Uyuşmazlık konusu olayda, davacı bir kısım mükelleflerden alınan faturalarda yer alan katma değer vergilerinin indirimlerinden çıkarılarak düzeltme beyannamesi vermesi gerektiği yönünde kendisine tebliğ edilmiş bir yazının bulunduğunu ileri sürmediği gibi, davalı idarece dosyaya ibraz edilen dilekçelerde, davacının sahte ve muhteviyatı itibarıyla yanıltıcı belge düzenlediği tespit olunan mükelleflerden olan alışlarını katma değer vergisi indirimlerinden çıkarmak suretiyle kendiliğinden düzeltme beyannamesi verdiği belirtilmiştir.
Bu durumda, bir kısım mükelleflerden alınan faturalarda yer alan katma değer vergilerinin indirimlerinden çıkarılması suretiyle ihtirazi kayıtla verilen düzeltme beyannameleri üzerine tahakkuk eden katma değer vergileri, damga vergileri ve hesaplanan gecikme faizleri ile kesilen vergi ziyaı cezalarının kaldırılması yolunda verilen kararın bozulması gerekmektedir.
KARAR SONUCU :
Açıklanan nedenlerle;
1- Davalının temyiz isteminin KABULÜNE,
2- İstanbul 14. Vergi Mahkemesinin, 28/06/2019 tarih ve E:2019/813, K:2019/1241 sayılı ısrar kararının BOZULMASINA,
3- Yeniden verilecek kararda karşılanacağından, yargılama giderleri hakkında hüküm kurulmasına gerek bulunmadığına,
2577 sayılı Kanunun (Geçici 8. maddesi uyarınca uygulanmasına devam edilen) 54. maddesinin 1. fıkrası uyarınca bu kararın tebliğ tarihini izleyen günden itibaren onbeş gün içinde karar düzeltme yolu açık olmak üzere, 04/12/2019tarihinde oyçokluğuyla karar verildi.
X - KARŞI OY:
Bir vergilendirme dönemine ait katma değer vergisi beyannamesini verdikten sonra mükelleflerin ödenecek vergi tutarını artıracak ya da devreden vergiyi azaltacak şekilde düzeltme beyannamesi vermelerinin olağan bir durum olduğu söylenemez.
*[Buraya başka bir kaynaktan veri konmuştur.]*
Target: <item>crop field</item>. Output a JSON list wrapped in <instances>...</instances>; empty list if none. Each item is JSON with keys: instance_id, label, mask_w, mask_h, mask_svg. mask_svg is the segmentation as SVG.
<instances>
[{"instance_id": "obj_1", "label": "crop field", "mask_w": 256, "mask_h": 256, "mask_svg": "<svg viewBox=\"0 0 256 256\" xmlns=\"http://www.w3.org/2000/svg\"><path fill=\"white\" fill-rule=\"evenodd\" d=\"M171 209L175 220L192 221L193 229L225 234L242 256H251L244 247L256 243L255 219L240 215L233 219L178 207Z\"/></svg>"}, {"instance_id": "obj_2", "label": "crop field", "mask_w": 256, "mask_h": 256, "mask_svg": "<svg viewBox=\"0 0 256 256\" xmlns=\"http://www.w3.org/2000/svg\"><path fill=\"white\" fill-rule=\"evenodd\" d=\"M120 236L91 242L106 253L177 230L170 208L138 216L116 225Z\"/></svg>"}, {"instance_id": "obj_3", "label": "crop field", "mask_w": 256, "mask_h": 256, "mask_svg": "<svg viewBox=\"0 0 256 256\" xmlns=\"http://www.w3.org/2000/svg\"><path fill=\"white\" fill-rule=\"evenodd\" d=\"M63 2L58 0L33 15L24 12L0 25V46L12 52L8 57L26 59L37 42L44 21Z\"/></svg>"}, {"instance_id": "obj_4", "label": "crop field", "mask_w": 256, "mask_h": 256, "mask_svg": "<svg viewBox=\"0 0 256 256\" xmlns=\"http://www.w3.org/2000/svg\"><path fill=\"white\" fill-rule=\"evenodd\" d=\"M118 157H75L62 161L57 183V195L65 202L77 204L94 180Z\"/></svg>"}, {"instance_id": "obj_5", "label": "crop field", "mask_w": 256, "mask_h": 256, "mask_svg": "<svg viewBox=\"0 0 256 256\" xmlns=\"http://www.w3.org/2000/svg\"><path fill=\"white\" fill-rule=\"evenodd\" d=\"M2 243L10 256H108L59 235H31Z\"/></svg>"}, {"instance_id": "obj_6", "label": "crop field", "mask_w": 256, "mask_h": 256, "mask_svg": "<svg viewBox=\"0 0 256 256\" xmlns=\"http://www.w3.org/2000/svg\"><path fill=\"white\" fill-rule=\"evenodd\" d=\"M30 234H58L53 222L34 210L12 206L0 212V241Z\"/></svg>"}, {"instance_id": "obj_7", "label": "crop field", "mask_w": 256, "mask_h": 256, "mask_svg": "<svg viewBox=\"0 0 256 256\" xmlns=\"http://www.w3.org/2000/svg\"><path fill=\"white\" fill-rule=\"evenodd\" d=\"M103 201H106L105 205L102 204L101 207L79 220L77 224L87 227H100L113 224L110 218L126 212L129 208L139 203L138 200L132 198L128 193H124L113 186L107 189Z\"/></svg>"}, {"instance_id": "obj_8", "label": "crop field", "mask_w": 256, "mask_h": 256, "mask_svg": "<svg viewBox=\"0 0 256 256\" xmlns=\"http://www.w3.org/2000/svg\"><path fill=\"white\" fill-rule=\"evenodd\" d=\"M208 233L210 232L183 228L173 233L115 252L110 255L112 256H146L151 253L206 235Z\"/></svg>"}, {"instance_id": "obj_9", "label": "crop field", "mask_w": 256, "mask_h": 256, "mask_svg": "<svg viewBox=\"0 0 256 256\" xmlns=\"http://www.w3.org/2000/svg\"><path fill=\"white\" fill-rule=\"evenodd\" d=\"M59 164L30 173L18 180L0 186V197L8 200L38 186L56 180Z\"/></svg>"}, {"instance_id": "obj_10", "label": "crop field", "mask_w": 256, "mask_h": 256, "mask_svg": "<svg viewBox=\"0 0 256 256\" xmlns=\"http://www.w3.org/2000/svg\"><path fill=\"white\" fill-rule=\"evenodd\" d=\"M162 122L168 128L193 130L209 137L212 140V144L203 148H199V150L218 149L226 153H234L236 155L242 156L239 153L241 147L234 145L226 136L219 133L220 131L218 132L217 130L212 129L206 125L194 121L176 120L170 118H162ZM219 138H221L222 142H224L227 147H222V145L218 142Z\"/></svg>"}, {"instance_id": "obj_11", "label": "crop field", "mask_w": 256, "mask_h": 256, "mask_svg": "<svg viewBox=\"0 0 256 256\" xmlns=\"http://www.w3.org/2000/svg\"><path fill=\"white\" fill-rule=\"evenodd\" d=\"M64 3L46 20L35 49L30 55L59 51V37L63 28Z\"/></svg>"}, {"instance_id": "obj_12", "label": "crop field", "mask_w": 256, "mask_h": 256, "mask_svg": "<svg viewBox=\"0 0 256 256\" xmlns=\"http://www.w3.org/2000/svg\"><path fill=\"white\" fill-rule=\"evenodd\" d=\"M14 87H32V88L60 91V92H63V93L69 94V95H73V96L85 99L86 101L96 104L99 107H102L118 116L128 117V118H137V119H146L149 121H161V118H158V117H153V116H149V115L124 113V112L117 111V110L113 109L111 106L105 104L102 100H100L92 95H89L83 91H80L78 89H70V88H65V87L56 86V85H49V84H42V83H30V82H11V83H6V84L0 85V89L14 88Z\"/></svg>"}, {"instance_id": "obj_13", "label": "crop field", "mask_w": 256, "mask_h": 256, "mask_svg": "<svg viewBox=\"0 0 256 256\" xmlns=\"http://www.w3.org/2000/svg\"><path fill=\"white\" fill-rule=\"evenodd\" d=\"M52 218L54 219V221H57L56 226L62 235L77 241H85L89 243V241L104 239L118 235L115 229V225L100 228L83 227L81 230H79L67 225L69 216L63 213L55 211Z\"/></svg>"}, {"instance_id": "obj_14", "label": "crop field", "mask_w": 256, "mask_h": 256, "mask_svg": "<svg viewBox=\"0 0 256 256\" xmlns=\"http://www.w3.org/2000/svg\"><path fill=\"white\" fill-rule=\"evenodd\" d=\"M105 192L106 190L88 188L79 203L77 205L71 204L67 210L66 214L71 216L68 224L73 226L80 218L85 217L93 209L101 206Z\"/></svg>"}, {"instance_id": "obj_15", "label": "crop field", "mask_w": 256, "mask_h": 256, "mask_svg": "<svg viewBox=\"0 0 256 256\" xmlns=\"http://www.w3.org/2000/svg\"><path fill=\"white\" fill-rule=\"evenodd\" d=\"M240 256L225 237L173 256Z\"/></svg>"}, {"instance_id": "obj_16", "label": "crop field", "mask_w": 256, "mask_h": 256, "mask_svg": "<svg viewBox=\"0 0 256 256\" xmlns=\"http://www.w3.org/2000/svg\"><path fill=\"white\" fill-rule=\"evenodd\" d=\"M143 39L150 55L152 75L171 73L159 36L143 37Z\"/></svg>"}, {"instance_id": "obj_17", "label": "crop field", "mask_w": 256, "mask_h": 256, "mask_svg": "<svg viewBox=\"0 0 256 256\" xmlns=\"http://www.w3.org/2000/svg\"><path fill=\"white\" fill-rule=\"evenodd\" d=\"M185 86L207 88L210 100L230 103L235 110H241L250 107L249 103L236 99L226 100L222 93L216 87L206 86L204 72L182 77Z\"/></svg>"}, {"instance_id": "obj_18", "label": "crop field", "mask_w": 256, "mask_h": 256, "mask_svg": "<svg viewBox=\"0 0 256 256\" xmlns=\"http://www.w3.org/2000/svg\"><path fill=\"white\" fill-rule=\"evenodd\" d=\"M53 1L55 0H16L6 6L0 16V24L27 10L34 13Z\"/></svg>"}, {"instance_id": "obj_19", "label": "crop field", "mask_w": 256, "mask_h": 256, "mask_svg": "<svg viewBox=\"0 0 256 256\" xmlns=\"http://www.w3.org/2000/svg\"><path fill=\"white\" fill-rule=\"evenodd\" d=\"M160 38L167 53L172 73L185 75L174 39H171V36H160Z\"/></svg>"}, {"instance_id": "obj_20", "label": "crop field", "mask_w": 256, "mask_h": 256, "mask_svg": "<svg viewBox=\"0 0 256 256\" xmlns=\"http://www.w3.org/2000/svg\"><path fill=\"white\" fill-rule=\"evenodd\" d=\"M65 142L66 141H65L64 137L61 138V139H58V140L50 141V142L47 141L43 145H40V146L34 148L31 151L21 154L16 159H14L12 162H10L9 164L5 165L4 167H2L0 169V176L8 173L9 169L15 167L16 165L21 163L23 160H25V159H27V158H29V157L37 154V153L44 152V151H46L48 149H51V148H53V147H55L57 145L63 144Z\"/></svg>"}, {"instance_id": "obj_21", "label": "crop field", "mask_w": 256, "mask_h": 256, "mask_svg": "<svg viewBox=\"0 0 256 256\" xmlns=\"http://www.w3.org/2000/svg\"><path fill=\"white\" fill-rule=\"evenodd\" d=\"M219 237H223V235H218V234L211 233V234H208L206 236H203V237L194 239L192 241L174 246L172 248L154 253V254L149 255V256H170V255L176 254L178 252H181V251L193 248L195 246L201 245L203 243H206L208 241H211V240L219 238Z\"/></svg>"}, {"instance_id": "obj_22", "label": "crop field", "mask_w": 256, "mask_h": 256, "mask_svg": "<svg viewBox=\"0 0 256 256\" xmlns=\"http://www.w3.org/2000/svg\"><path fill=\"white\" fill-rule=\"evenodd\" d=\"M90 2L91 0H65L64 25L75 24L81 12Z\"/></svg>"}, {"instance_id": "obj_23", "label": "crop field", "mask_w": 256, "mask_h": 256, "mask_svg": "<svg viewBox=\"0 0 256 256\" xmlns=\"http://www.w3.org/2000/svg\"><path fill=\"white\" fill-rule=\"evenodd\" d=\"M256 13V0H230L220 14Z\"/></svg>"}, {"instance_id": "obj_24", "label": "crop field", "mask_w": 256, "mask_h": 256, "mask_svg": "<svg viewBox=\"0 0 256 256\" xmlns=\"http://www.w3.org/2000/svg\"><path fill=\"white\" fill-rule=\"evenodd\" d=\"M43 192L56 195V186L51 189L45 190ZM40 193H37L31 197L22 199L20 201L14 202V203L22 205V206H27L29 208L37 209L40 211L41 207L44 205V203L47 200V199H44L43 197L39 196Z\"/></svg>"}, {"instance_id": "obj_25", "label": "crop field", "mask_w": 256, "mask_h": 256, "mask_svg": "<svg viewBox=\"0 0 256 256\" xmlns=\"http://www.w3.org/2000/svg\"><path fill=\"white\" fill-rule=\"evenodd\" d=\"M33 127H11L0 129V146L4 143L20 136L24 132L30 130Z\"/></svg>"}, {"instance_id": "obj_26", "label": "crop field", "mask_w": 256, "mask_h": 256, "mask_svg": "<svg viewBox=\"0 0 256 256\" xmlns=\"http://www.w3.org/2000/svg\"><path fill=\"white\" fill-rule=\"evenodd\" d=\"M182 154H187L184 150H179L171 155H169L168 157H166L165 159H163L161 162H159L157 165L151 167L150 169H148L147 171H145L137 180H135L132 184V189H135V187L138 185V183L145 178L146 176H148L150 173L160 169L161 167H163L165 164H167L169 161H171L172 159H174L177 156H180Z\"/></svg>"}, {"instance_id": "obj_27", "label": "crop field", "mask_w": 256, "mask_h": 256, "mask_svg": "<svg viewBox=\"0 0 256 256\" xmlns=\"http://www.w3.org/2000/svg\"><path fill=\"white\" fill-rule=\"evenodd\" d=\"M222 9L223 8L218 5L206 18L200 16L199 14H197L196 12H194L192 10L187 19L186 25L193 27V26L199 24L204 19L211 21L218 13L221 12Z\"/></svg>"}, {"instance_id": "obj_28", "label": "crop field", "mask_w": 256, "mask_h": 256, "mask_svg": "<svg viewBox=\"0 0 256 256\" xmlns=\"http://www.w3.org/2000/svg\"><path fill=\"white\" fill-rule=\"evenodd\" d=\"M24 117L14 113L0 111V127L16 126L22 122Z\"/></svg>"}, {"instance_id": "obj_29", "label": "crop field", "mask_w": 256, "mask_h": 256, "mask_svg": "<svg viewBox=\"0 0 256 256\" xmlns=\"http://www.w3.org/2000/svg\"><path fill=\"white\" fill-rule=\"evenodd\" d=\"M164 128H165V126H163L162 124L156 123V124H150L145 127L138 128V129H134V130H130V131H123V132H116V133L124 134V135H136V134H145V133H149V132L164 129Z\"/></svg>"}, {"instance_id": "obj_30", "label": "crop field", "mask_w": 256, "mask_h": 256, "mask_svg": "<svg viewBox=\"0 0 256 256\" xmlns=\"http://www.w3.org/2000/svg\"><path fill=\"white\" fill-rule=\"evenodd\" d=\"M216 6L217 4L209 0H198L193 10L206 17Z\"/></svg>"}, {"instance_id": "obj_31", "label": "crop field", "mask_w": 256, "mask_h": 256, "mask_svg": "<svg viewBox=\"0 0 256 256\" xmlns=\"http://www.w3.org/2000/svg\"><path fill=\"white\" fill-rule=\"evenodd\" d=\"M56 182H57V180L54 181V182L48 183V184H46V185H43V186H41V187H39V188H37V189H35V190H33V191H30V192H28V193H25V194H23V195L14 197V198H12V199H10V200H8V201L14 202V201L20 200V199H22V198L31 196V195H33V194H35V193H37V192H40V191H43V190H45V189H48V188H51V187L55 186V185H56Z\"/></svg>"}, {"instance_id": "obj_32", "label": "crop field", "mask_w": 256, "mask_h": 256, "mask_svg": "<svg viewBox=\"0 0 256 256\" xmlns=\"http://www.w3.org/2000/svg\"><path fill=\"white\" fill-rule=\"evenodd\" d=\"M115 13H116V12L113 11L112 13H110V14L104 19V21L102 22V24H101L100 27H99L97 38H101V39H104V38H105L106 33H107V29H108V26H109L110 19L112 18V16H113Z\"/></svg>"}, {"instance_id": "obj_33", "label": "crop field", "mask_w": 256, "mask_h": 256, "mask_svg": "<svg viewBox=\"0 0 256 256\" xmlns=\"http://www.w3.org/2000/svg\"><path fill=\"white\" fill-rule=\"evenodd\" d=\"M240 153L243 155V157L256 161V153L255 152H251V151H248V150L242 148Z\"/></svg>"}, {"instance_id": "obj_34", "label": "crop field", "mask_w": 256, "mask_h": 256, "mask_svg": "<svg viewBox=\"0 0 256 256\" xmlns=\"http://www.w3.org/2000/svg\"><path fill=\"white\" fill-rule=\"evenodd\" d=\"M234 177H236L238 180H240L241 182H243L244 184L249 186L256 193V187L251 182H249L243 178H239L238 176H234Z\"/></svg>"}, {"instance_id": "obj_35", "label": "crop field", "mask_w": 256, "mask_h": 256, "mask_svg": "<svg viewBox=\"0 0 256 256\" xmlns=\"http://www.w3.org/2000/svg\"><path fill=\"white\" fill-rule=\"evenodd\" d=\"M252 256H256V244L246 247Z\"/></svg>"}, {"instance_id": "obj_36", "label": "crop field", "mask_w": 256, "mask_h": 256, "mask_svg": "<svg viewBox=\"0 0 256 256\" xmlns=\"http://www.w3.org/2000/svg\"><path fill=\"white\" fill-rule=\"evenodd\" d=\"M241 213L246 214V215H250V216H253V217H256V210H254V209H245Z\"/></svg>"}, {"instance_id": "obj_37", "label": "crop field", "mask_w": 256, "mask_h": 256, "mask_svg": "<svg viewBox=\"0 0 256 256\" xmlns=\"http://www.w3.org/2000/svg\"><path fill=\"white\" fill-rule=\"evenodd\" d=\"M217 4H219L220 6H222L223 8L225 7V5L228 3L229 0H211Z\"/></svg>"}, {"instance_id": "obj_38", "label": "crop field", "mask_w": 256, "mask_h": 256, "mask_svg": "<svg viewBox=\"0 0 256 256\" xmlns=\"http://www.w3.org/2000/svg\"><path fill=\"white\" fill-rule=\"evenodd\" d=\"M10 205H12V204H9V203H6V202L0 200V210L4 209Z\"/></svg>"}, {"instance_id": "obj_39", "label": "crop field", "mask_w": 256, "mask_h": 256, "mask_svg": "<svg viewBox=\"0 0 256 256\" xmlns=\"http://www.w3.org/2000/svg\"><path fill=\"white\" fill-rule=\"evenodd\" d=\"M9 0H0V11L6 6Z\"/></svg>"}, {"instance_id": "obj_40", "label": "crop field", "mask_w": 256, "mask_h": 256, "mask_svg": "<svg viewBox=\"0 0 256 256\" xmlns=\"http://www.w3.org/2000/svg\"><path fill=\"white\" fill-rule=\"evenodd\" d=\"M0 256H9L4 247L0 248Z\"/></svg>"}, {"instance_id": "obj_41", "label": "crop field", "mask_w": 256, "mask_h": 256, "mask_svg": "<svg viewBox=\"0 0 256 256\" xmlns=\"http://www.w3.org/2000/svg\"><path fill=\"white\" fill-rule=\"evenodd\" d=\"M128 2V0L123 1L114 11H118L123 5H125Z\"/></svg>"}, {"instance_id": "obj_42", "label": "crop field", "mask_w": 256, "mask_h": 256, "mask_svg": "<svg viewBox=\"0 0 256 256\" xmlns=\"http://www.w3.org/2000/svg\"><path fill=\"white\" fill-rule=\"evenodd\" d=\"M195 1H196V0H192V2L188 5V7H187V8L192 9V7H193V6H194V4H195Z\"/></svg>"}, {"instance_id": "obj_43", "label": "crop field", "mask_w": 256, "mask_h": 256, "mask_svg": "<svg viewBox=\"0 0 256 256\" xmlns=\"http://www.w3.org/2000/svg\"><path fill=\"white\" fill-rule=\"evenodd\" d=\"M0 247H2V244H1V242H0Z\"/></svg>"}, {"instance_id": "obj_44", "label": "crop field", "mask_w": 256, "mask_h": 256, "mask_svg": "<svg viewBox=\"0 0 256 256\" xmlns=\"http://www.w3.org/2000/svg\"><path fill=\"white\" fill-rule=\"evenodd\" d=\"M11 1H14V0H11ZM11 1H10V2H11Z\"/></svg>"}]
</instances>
Uyuşmazlık konusu olayda, davacı, ticari ilişkide bulunduğu mükelleflerin yeminli mali müşavirleri ile karşılıklı olarak yapılan denetimler neticesinde fatura alınan bir kısım mükellefin olumsuz mükellefler listesinde olduğunun tespit edildiği, söz konusu alımlar nedeniyle beyanlarının düzeltilmemesi halinde kendilerinin de özel esaslara tabi mükellefler listesine dahil edileceğinin bildirilmesi nedeniyle düzeltme beyannamesi verdiğini ileri sürmektedir. Davalı idare tarafından mahkemeye sunulan dilekçede ise davacının kendiliğinden düzeltme beyannamesi verdiği belirtilmiştir.
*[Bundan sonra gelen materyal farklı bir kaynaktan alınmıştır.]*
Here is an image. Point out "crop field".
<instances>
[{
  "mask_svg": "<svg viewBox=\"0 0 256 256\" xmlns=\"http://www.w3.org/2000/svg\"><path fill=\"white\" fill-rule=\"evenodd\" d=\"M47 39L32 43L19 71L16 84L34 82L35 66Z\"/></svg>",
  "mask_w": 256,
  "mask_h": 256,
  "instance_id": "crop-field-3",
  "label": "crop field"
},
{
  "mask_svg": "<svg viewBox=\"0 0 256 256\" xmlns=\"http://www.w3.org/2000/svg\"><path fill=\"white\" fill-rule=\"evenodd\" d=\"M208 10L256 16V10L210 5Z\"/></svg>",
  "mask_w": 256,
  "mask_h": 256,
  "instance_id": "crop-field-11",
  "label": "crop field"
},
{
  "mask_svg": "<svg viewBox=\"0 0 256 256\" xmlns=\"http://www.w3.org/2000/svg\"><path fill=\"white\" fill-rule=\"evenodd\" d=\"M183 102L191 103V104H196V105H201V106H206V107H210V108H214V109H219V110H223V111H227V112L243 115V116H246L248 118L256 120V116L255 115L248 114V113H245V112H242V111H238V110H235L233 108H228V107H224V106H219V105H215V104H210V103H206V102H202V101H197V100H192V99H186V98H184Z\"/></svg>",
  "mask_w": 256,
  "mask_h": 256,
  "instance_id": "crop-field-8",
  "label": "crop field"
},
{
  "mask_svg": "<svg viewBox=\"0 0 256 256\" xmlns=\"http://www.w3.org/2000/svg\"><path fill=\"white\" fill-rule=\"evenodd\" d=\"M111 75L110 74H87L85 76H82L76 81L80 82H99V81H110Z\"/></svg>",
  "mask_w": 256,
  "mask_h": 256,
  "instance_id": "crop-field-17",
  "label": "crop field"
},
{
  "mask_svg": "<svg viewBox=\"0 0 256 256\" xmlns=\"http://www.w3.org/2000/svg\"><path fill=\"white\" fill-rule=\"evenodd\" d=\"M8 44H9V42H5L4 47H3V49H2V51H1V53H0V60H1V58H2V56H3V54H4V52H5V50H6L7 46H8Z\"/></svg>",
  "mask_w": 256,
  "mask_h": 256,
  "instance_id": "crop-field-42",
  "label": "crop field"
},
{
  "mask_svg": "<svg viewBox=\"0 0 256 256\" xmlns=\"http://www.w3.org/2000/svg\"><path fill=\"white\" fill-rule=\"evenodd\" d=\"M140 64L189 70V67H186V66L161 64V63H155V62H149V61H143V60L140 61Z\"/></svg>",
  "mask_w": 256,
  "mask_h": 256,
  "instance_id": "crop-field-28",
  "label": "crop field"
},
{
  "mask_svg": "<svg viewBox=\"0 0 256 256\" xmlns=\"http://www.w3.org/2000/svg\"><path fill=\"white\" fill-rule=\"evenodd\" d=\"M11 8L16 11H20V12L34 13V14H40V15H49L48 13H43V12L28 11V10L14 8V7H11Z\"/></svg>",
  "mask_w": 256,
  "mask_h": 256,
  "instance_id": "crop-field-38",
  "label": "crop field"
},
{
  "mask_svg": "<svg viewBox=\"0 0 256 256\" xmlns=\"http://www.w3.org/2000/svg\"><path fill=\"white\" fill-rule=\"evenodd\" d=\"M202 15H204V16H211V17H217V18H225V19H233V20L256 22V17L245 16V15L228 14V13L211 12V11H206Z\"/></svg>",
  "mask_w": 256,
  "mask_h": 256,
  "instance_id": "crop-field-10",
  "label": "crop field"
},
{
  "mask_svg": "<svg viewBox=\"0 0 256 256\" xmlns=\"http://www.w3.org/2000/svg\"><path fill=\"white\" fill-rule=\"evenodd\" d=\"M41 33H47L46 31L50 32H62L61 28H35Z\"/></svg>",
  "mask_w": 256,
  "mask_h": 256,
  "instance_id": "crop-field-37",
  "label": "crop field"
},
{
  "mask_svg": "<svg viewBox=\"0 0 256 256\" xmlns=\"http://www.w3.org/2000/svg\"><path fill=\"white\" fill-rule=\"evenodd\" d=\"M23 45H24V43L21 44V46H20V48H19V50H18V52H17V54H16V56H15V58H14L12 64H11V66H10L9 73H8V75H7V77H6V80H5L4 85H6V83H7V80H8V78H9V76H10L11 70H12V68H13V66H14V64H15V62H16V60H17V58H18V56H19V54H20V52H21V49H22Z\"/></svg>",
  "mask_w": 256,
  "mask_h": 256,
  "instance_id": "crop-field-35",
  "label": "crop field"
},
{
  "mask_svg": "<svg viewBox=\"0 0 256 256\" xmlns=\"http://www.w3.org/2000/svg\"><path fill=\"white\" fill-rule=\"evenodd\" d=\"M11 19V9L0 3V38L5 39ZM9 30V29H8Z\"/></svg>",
Her ne kadar davacıya müeyyideli bir yazı tebliğ edilmemiş ise de davacının iddiası ve davalı idarenin savunması karşısında davacı tarafından verilen düzeltme beyannamelerine konulan ihtirazi kaydın dava açma hakkı vereceğine yönelik Mahkemece yapılan değerlendirme, Anayasa Mahkemesinin 27/02/2019 tarih ve B.No:2015/15100 sayılı kararında ortaya konulan vergisel müdahalelerde mülkiyet hakkının korunmasına ilişkin usuli güvencelere uygundur.
Bu nedenle, temyiz isteminin ısrar hükmü yönünden reddi ile vergi mahkemesi kararının hukuka uygunluğu yönünden temyiz incelemesi yapılmak üzere dosyanın Danıştay Dördüncü Dairesine gönderilmesi gerektiği oyu ile karara katılmıyoruz.